Leading wine writer, retailer and sommelier John Jens has been tasting wines for more than 40 years and said the Whicher Ridge sensory garden was an experience everyone should do, from young to old, to detect or rediscover the nuances of flavour and senses.
“I wish I had access to something like Cathy and Neil are doing when I was younger, it would’ve improved my knowledge of food pairings and descriptors and the like,” said Jens, who runs Lamonts Wine Store in Cottesloe.
Jens said there were some key essentials to keep in mind when tasting wine. Being subjective was most important no matter what or how others around you saying.
He had been at tastings where some of Australia’s best wine critics were poles apart on judging certain wines and describing their flavour.
“If you think of a piece of classical music, if there is one off note, it would be jarring to your senses. Wine is different; faults and imbalances are difficult to notice due to the quality of winemaking,” he said.
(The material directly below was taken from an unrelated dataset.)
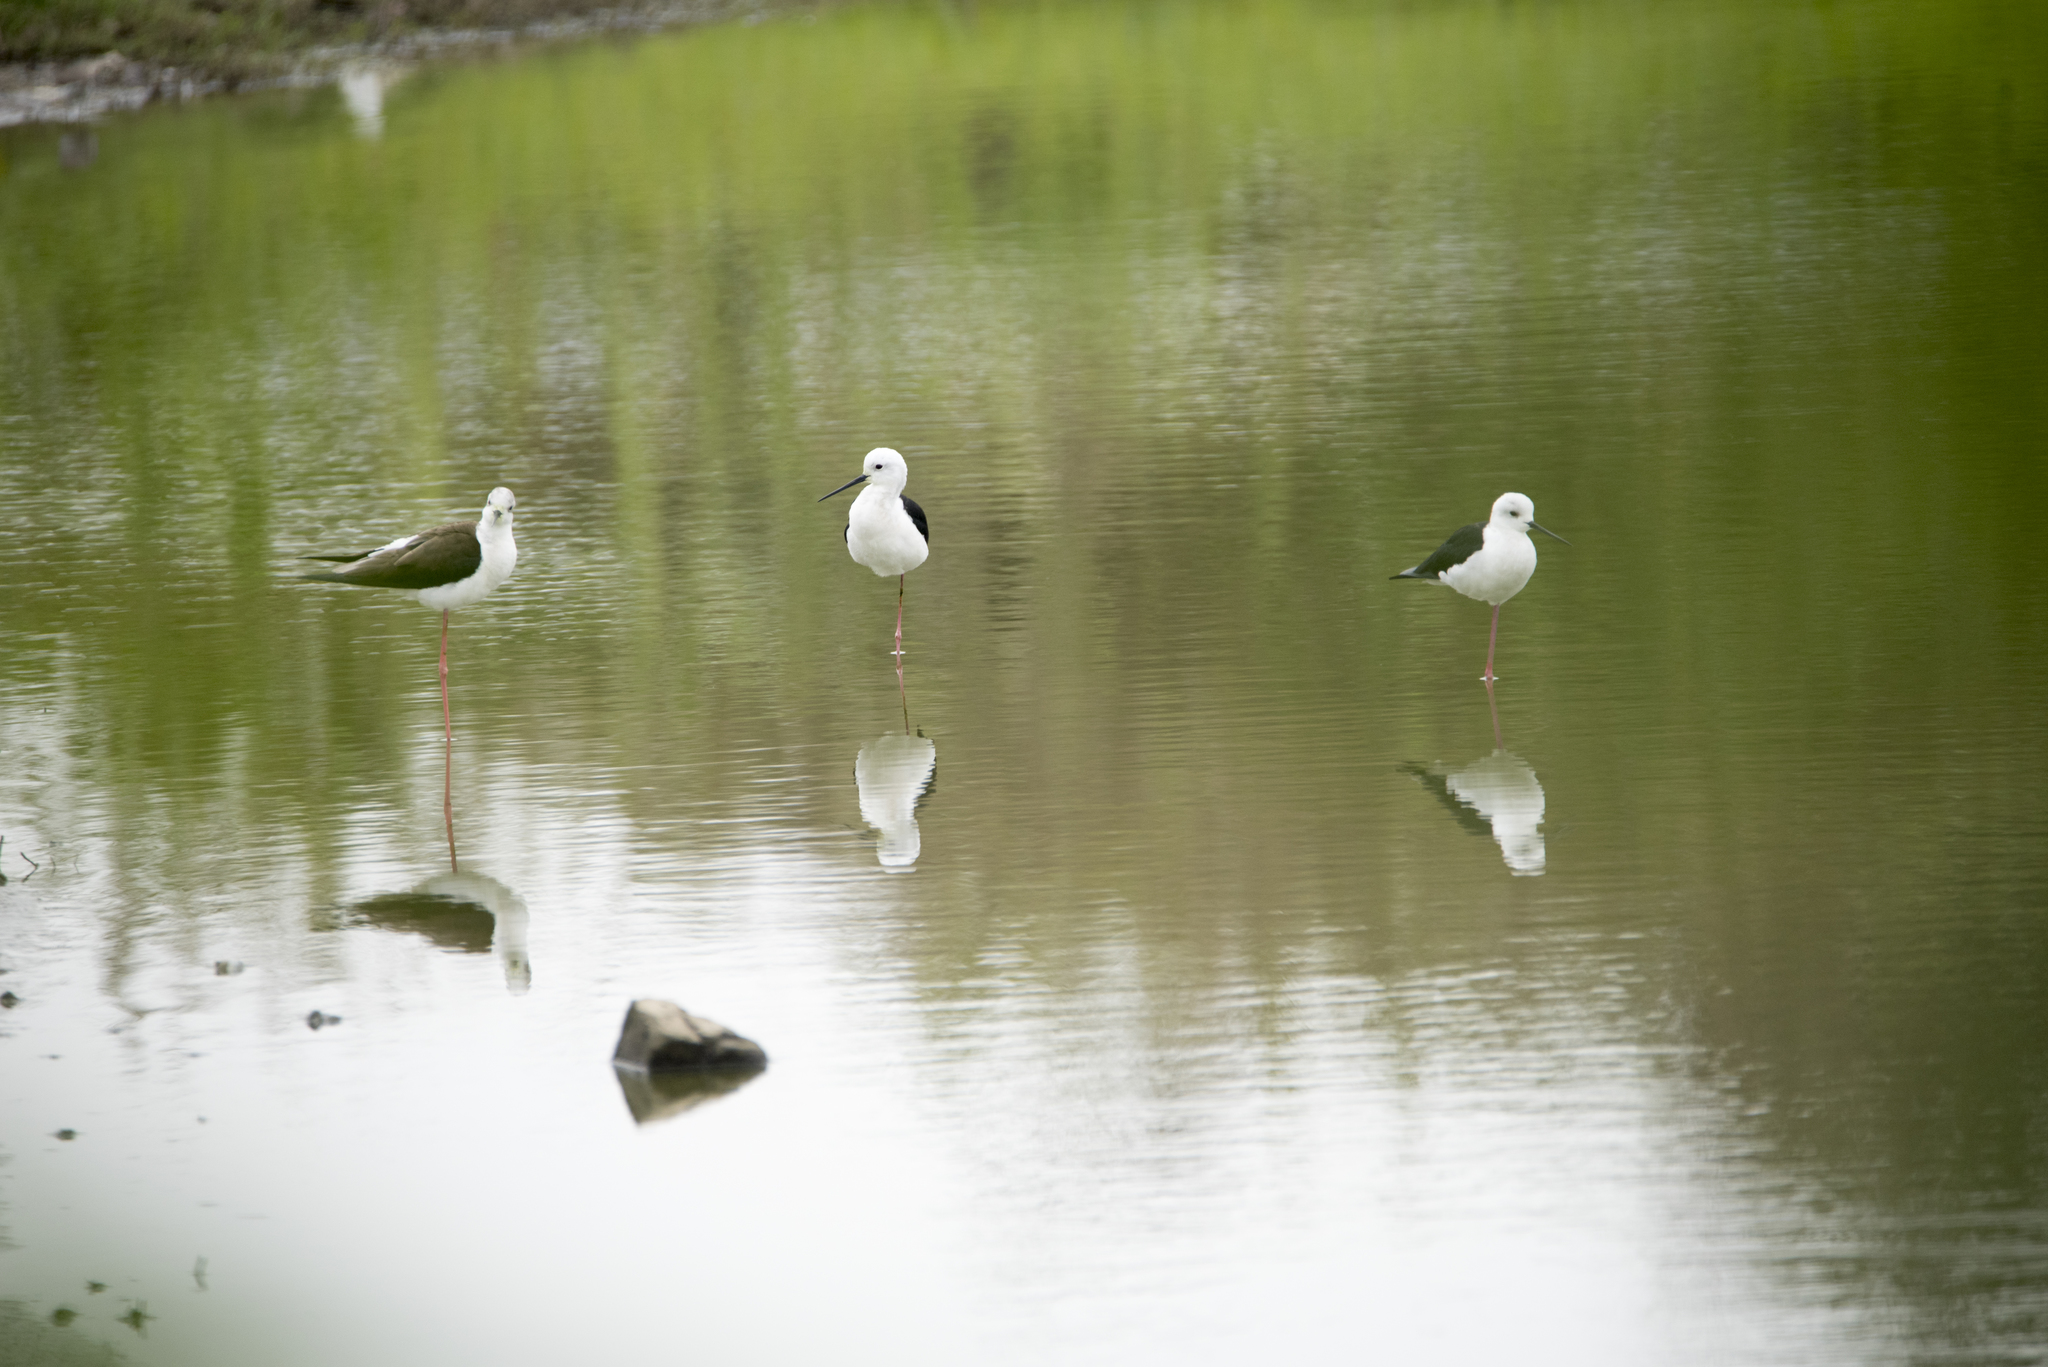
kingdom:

“Describing wine should not just focus on flavours. Think about its texture, style … and have conviction.”
The Whicher Ridge sensory garden is in full bloom as WA-bound tourists head to the regions in droves while travel restrictions remain in place.
“We would like more visitors,” Cathy said. “The garden gives us the ability to have more people here as I’m not restricted to six people as it’s not indoors.”
Another left-field tasting for tourists hungry for something new is at Passel Estate in Margaret River.
The small, family-run winery has nature conservation at its heart, after owners Wendy and Barry Stimpson were drawn to save critically-endangered western ringtail possums reintroduced to their estate after devastating bushfires in 2011.
The couple has long supplied grapes for other wineries in the region but are now producing exceptional single-vineyard, low-yield wines of their own and this month launched four new wine tours for visitors to the region.
There’s a wine sunset tour, a guided tasting with Passel wines alongside other benchmark Margaret River drops that highlight stylistic differences, a private tour of the estate’s bushland conservation sanctuary with wines and cheese where you can get a look at the possums and, the most popular, a tasting of Passel wines paired expertly with bespoke handcrafted, bonbon-encased artisan chocolate.
“Coronavirus stalled the opening of the nature walk tour but people are loving the chocolate and wine pairing,” said Wendy.
“The chocolates were handmade and designed especially for us and come with tasting notes of their own.
“It’s been quite unexpected and people have just been blown away from it on social media.”
The couple were rescuing possums before they began growing wine on their property but decided to go their own way after being approached by a conservation group after the awful bushfires.
“That really started most of it for us … now we offer an opportunity for visitors to learn something new on a deeper level, and with our conservation aspect it really connects these days with what people are looking for.”